Identify every line below that contains the string "idea", and copy each of those lines.

*** PROVIDED DATA ***

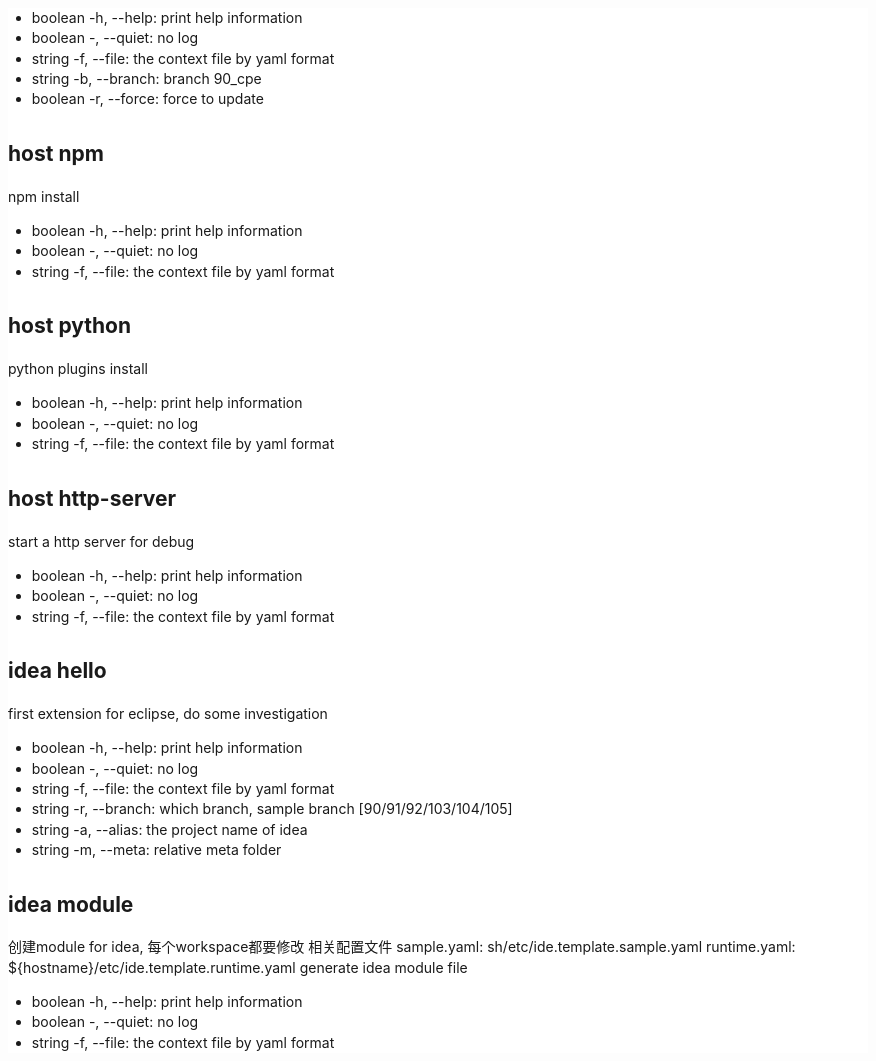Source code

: - boolean -h, --help: print help information
- boolean -, --quiet: no log
- string -f, --file: the context file by yaml format
- string -b, --branch: branch 90_cpe
- boolean -r, --force: force to update

## host npm

npm install

- boolean -h, --help: print help information
- boolean -, --quiet: no log
- string -f, --file: the context file by yaml format

## host python

python plugins install

- boolean -h, --help: print help information
- boolean -, --quiet: no log
- string -f, --file: the context file by yaml format

## host http-server

start a http server for debug

- boolean -h, --help: print help information
- boolean -, --quiet: no log
- string -f, --file: the context file by yaml format

## idea hello

first extension for eclipse, do some investigation

- boolean -h, --help: print help information
- boolean -, --quiet: no log
- string -f, --file: the context file by yaml format
- string -r, --branch: which branch, sample branch [90/91/92/103/104/105]
- string -a, --alias: the project name of idea
- string -m, --meta: relative meta folder

## idea module

创建module for idea, 每个workspace都要修改
相关配置文件
sample.yaml:    sh/etc/ide.template.sample.yaml
runtime.yaml:   ${hostname}/etc/ide.template.runtime.yaml
generate idea module file

- boolean -h, --help: print help information
- boolean -, --quiet: no log
- string -f, --file: the context file by yaml format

***

WRITTEN ANSWER:
## idea hello
- string -a, --alias: the project name of idea
## idea module
创建module for idea, 每个workspace都要修改
generate idea module file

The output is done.